*WHAT IS EXPECTED*: Go through the listing below and gather every line with the word "scroll".

*ENTRIES PROVIDED*:
[Start of Attachment]

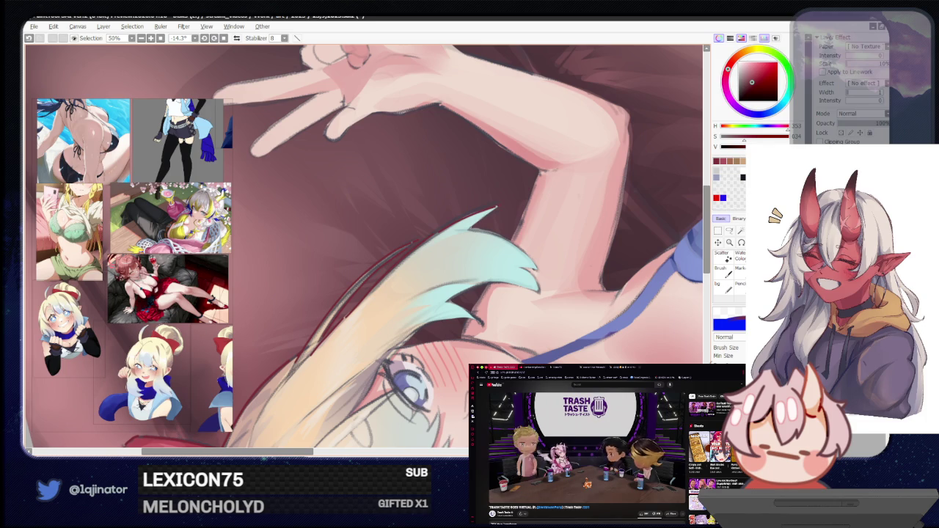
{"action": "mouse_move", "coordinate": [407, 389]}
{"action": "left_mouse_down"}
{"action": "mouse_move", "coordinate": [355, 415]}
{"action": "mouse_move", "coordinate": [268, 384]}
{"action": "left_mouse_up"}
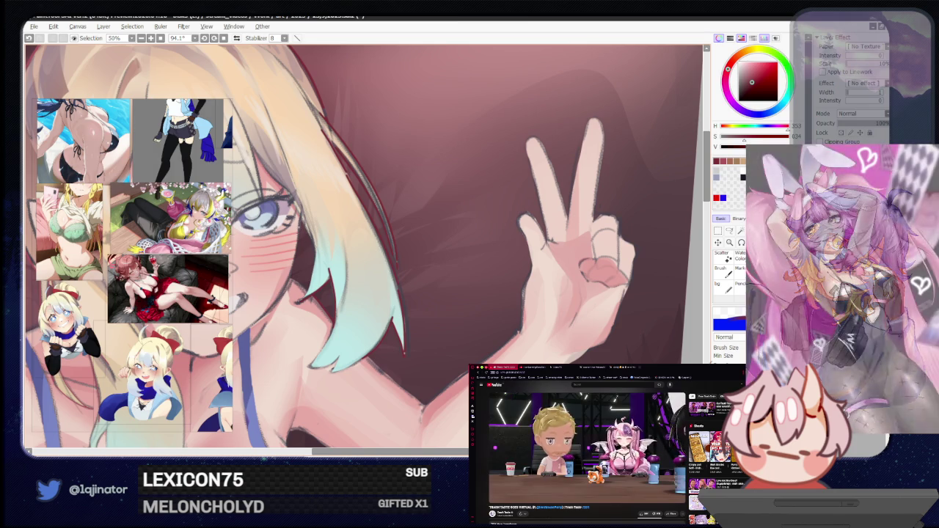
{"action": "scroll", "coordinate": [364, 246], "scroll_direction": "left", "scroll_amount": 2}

[End of Attachment]
[Start of Attachment]

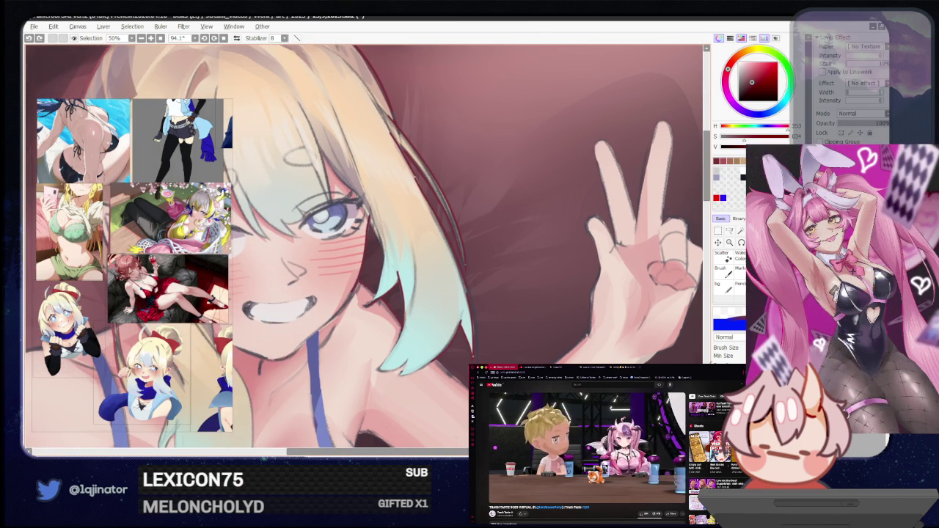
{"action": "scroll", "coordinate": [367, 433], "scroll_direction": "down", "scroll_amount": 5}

[End of Attachment]

*TASK RESULT*:
{"action": "scroll", "coordinate": [364, 246], "scroll_direction": "left", "scroll_amount": 2}
{"action": "scroll", "coordinate": [367, 433], "scroll_direction": "down", "scroll_amount": 5}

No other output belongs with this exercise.